Meta-ethnography for LIS: A Practical Guide

Research Tips Blog

Published: Nov 15, 2025

Meta-ethnography is a qualitative synthesis method that goes beyond summarizing studies to interpret them together. Developed by George W. Noblit and R. Dwight Hare in 1988, it’s built around “translating” key concepts across studies to generate new, third-order insights, often theoretical models you couldn’t see from any single paper.

Noblit & Hare outlined seven iterative phases. Below is a LIS-friendly rendering:

  1. Getting started – Define the phenomenon (e.g., “information avoidance in teens”). Frame a synthesis question appropriate for interpretive work.
  2. Deciding what’s relevant – Purposefully sample qualitative studies that speak to your focus; document inclusion criteria. The eMERGe guidance offers concrete reporting items for this stage.
  3. Reading the studies – Extract second-order constructs (authors’ interpretations, not raw quotes). Keep rich context.
  4. Determining how studies are related – Map concepts across studies; note agreements, tensions, and boundaries. Recent methodological reviews explain options for relating studies.
  5. Translating studies into one another – The distinctive bit: compare key concepts and carry over meanings from one study to the next (reciprocal and refutational translation).
  6. Synthesizing translations – Build an overarching line-of-argument (a conceptual model or set of propositions).
  7. Expressing the synthesis – Tailor your output to researchers and practitioners (e.g., a model figure, practice implications). Use the eMERGe checklist to report transparently.

The eMERGe reporting guidance (and explanatory materials) lays out 19–21 items covering all seven phases—what you decided, how you translated concepts, and how your final model links back to primary studies.

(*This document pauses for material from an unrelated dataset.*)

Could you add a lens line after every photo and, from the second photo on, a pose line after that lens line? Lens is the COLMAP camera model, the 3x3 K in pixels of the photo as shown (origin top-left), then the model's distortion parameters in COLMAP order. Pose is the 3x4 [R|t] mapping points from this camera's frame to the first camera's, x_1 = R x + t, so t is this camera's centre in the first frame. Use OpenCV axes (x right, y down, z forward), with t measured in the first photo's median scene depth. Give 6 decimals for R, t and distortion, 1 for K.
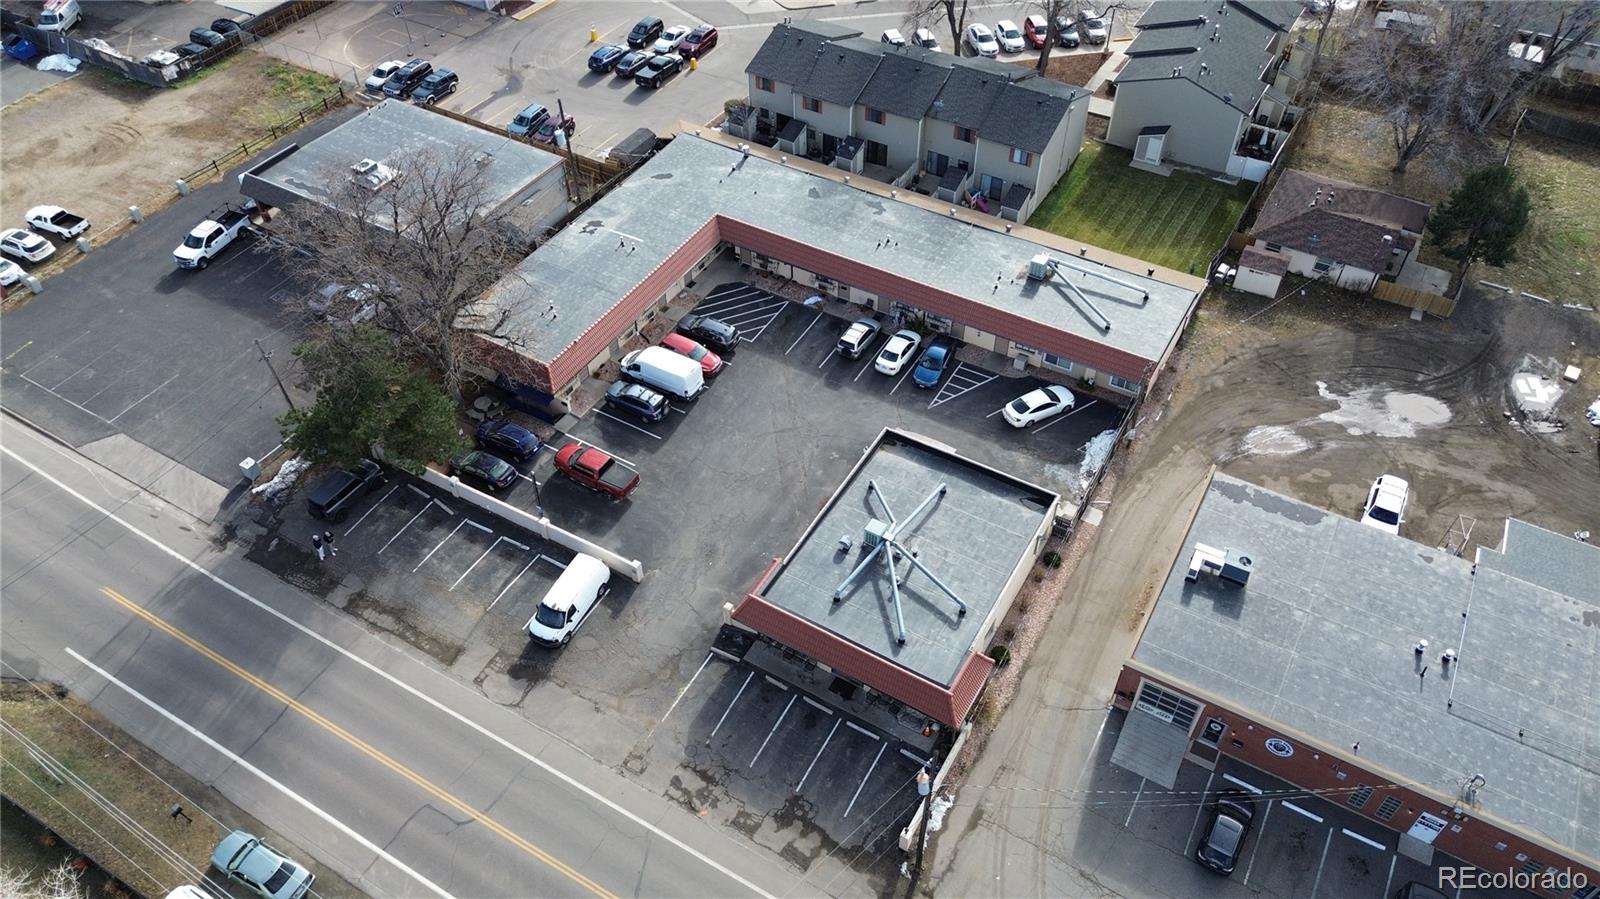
lens RADIAL K [[1131.2, 0, 801.1], [0, 1131.2, 444.5], [0, 0, 1]] dist [0.074351, -0.072084]
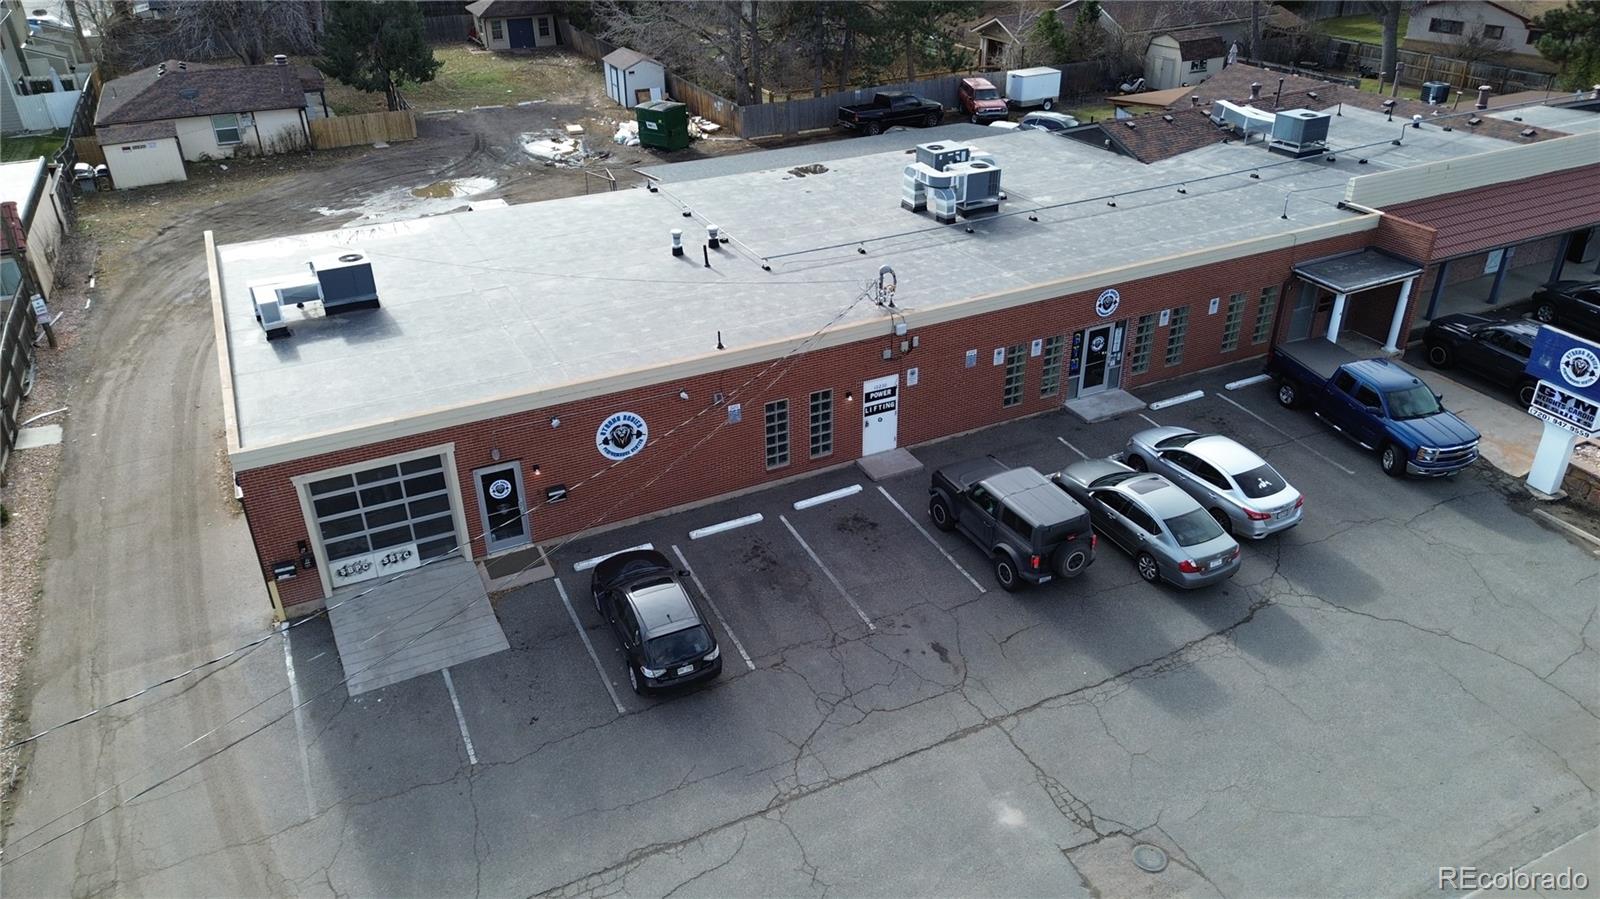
lens RADIAL K [[1131.2, 0, 801.1], [0, 1131.2, 444.5], [0, 0, 1]] dist [0.074351, -0.072084]
pose [[0.558769, -0.400512, 0.726201, 0.081338], [0.596066, 0.802778, -0.015893, 0.234657], [-0.576613, 0.441744, 0.687299, 0.461369]]
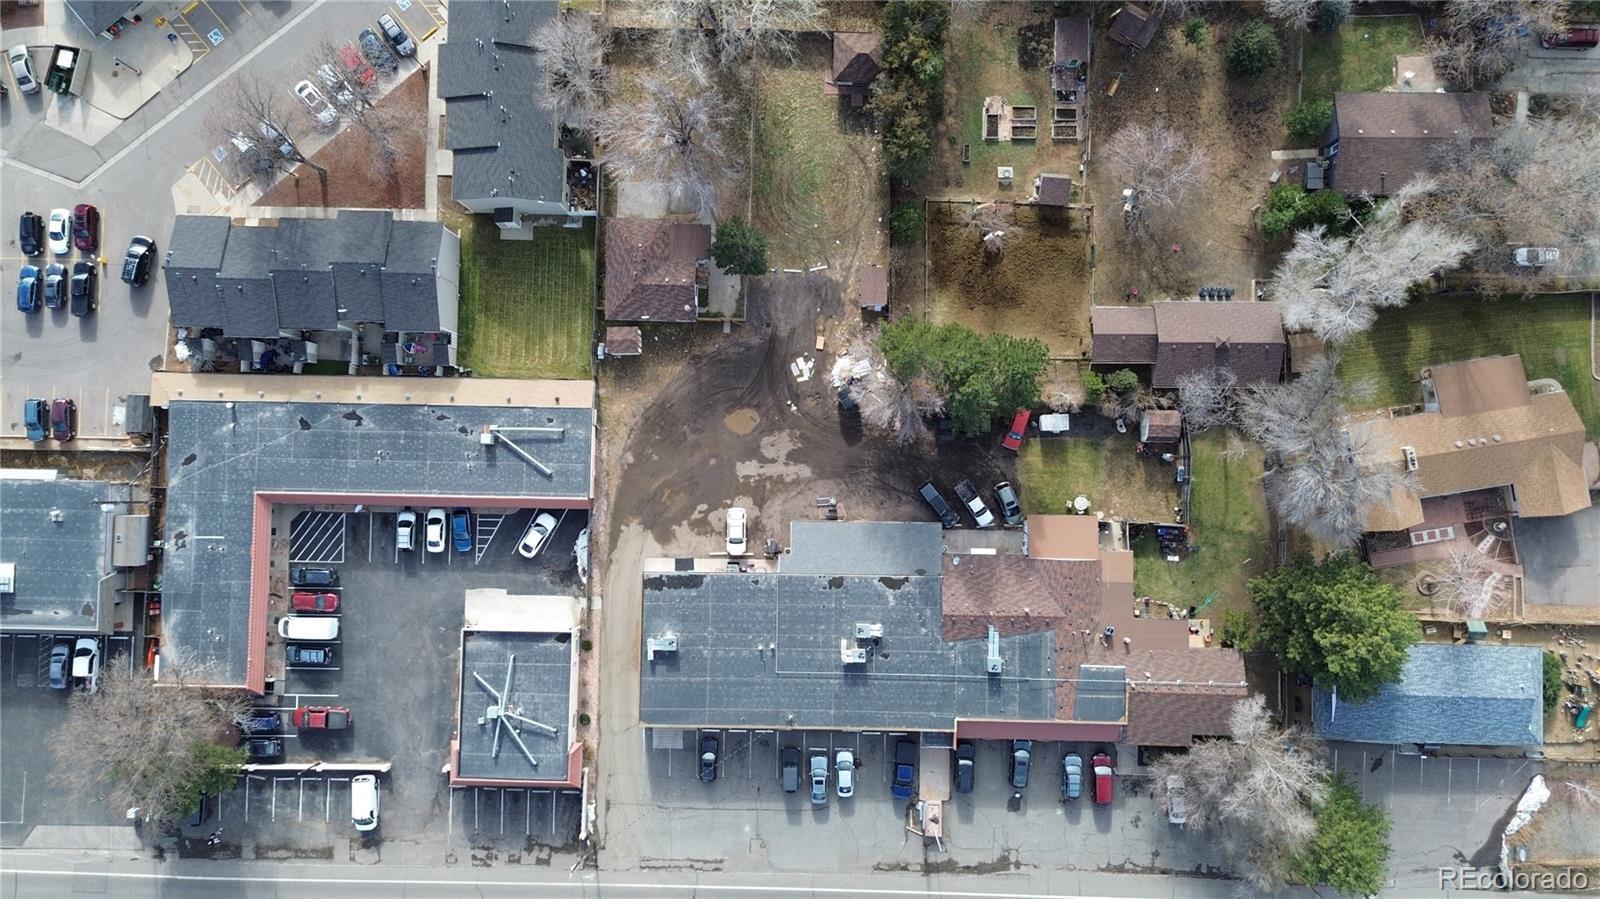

It’s the go-to checklist journal reviewers now expect.

There are some common pitfalls we need to mindful about when conducting meta-ethnography:

  • Treating it like a thematic review. Meta-ethnography is interpretive, centered on translation and a line-of-argument—not just aggregating themes. Use the methodological reviews to guide phases 4–6.
  • Thin reporting. If readers can’t see how you got from study A to concept Z, your synthesis won’t travel. Use eMERGe’s items as a structuring template for your write-up.
  • Losing context. Preserve links to study settings/populations so your model respects meaning and transferability across LIS domains.

Library and Information Science (LIS) has a deep bench of qualitative work (information behavior, user experience, community engagement, school librarianship), yet we’re often criticized for fragmented, small-N studies and underdeveloped theory. Meta-ethnography helps us synthesize those studies into a coherent conceptual contribution.